DorianDepriester commented 1 year ago

Hello @hakonanes , With the aid of your comment in https://github.com/pyxem/orix/pull/442#issuecomment-1511158973, I can easily reproduce the results you get. In addition, my former implementation of the weighted mean orientation https://github.com/pyxem/orix/discussions/435#discussioncomment-5324284 seems to work as well.
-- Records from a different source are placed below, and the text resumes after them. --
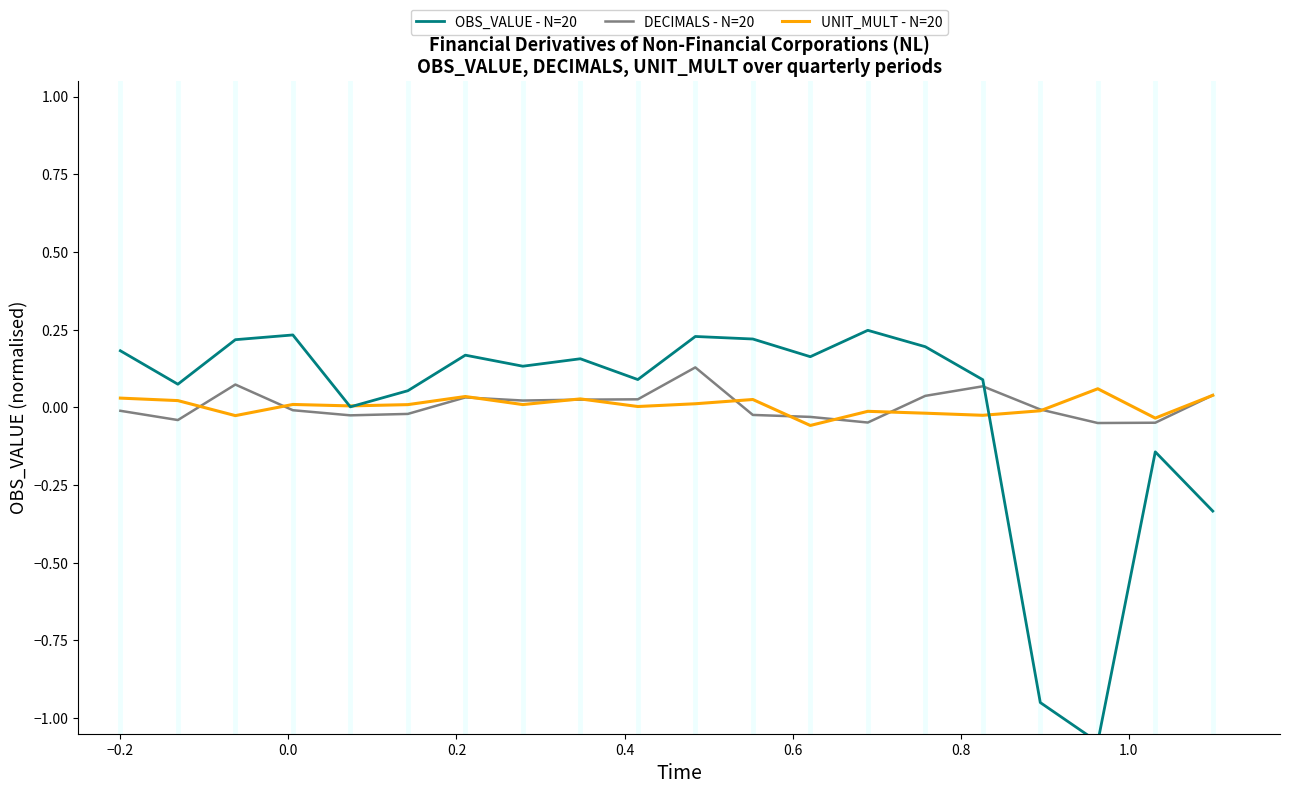

How many lines are shown in the chart?

3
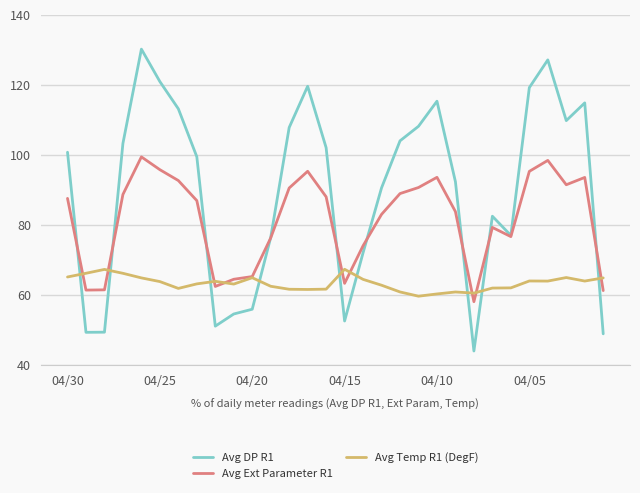

How many times do Avg DP R1 and Avg Temp R1 (DegF) cross each other?

9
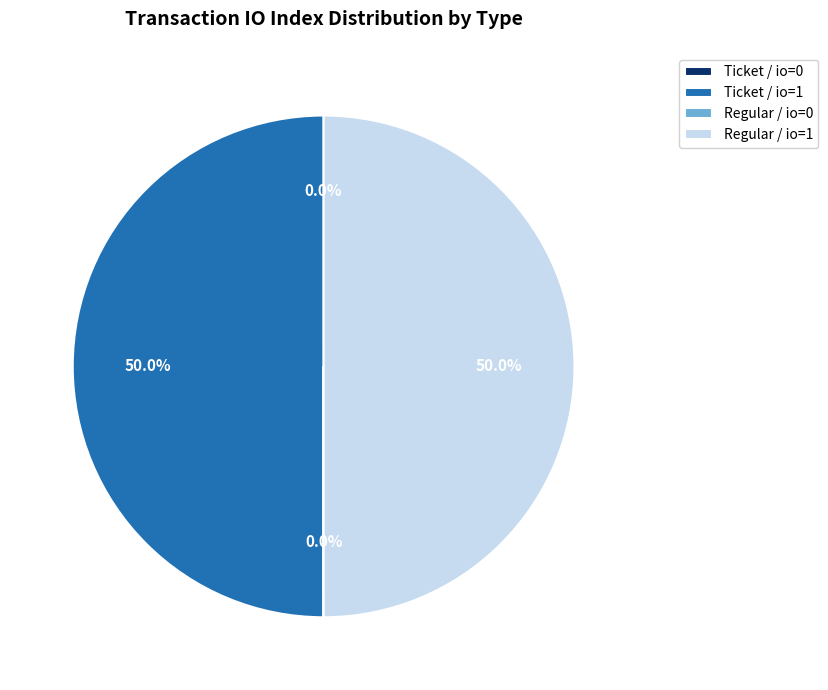

Is the sum of Regular / io=1 and Ticket / io=1 greater than half?

Yes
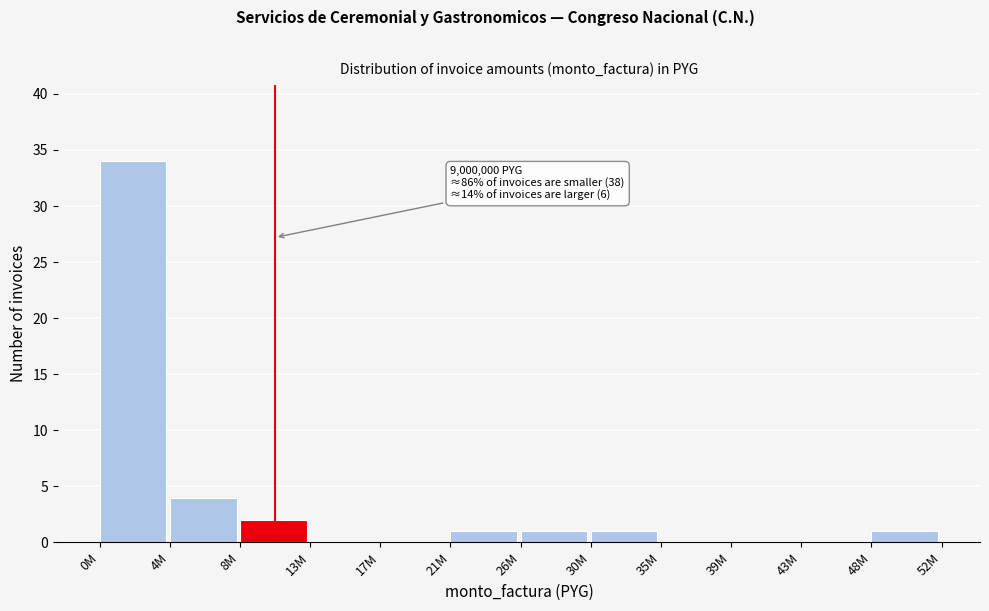

Reading left to right, extract all data points from this chart.

0M=34	4M=4	8M=2	13M=0	17M=0	21M=1	26M=1	30M=1	35M=0	39M=0	43M=0	48M=1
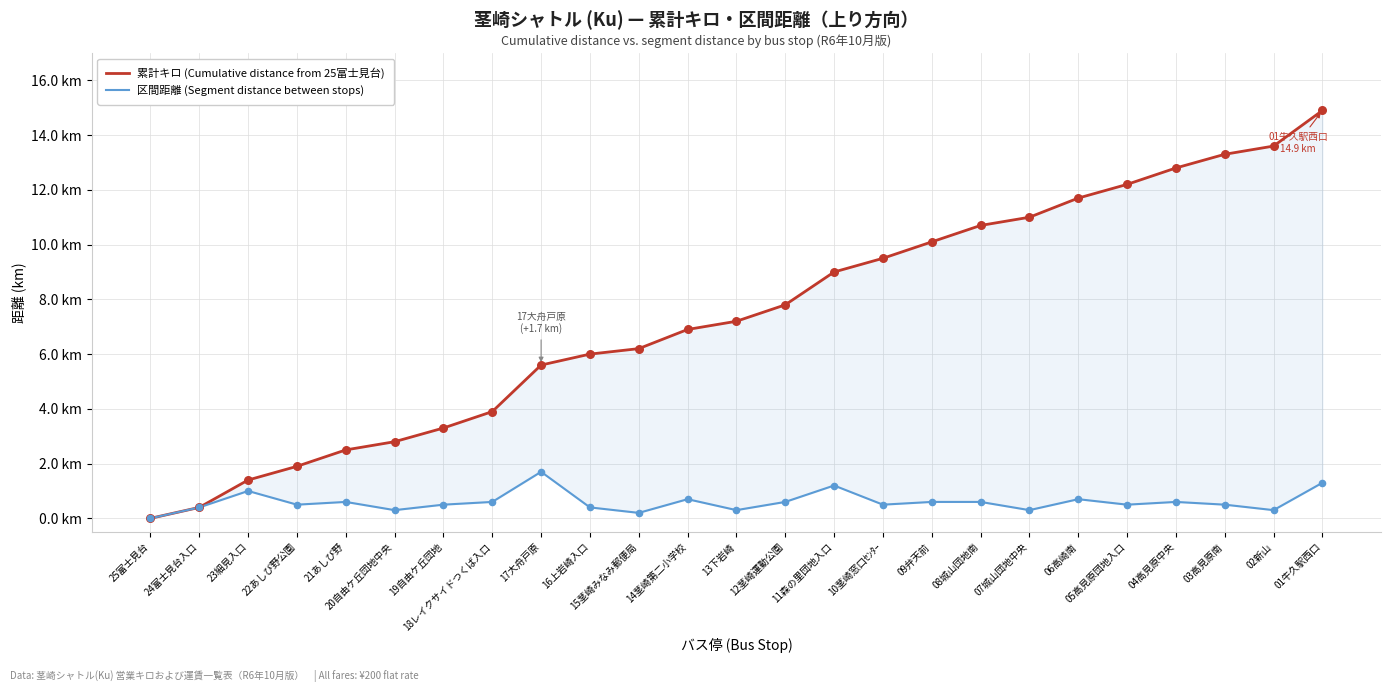

At how many categories does at least one series exceed 9?

10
Here is a simple test:

from orix.quaternion import Quaternion,Orientation, symmetry
import numpy as np

def mean_orientation(o, weights=None):
    if weights is None:
        weights=np.ones((1,o.shape[0]))
    else:
        # Force weights to be a 2d array
        weights=np.array(weights, ndmin=2)
    o2 = o.reduce()
    q = o2.data
    qq = np.einsum('pi,ij,ik->pjk', weights, q, q)
    w, v = np.linalg.eig(qq)
    w_max = np.argmax(w, axis=1)
    q_mean= v[np.arange(weights.shape[0]), :, w_max]
    return Orientation(Quaternion(q_mean), o.symmetry)

ori = Orientation.from_axes_angles(
    [[1, 0, 0], [1, 0, 0], [0, 1, 0], [0, 1, 0], [0, 0, 1], [0, 0, 1]],
    [30, -30, 30, -30, 30, -30],
    symmetry=symmetry.Oh,
    degrees=True
)
print(ori.to_euler(degrees=True))
weights=[[1, 1, 1, 1, 1, 1],[1000, 1, 1, 1, 1, 1],[1, 1000, 1, 1, 1, 1],[1,1,1000,1,1,1]]

# Compute weighted mean orientation, wrt. the weighting matrix
ori_w = mean_orientation(ori, weights=weights)

# Print each weighted mean and its misorientation wrt. the initial orientations
for i,w in enumerate(weights):
    print(' ')
    print('Weights: {}'.format(w))
    print('Mean Euler angles: {}'.format(ori_w[i].to_euler(degrees=True)))
    os = Orientation(np.vstack((ori.data,ori_w.data[i])),symmetry=ori.symmetry)
    d=os.get_distance_matrix(degrees=True)
    print('Misorientation angles from weighted mean:')
    print(d[-1,:])
[[180.  30. 180.]
 [  0.  30.   0.]
 [270.  30.  90.]
 [ 90.  30. 270.]
 [330.   0.   0.]
 [ 30.   0.   0.]]

Weights: [1, 1, 1, 1, 1, 1]
Mean Euler angles: [[0. 0. 0.]]
Misorientation angles from weighted mean:
[30. 30. 30. 30. 30. 30.  0.]

Weights: [1000, 1, 1, 1, 1, 1]
Mean Euler angles: [[180.          29.84404743 180.        ]]
Misorientation angles from weighted mean:
[ 0.15595257 30.15595257 42.07295755 42.07295755 42.07295755 42.07295755
  0.        ]

Weights: [1, 1000, 1, 1, 1, 1]
Mean Euler angles: [[ 0.         29.84404743  0.        ]]
Misorientation angles from weighted mean:
[30.15595257  0.15595257 42.07295755 42.07295755 42.07295755 42.07295755
  0.        ]

Weights: [1, 1, 1000, 1, 1, 1]
Mean Euler angles: [[270.          29.84404743  90.        ]]
Misorientation angles from weighted mean:
[42.07295755 42.07295755  0.15595257 30.15595257 42.07295755 42.07295755
  0.        ]

Great job!

hakonanes commented 1 year ago

Good! Thank you for doing the tests. Maintainer resources are in short supply, so we just have to wait a bit for #442 to be reviewed.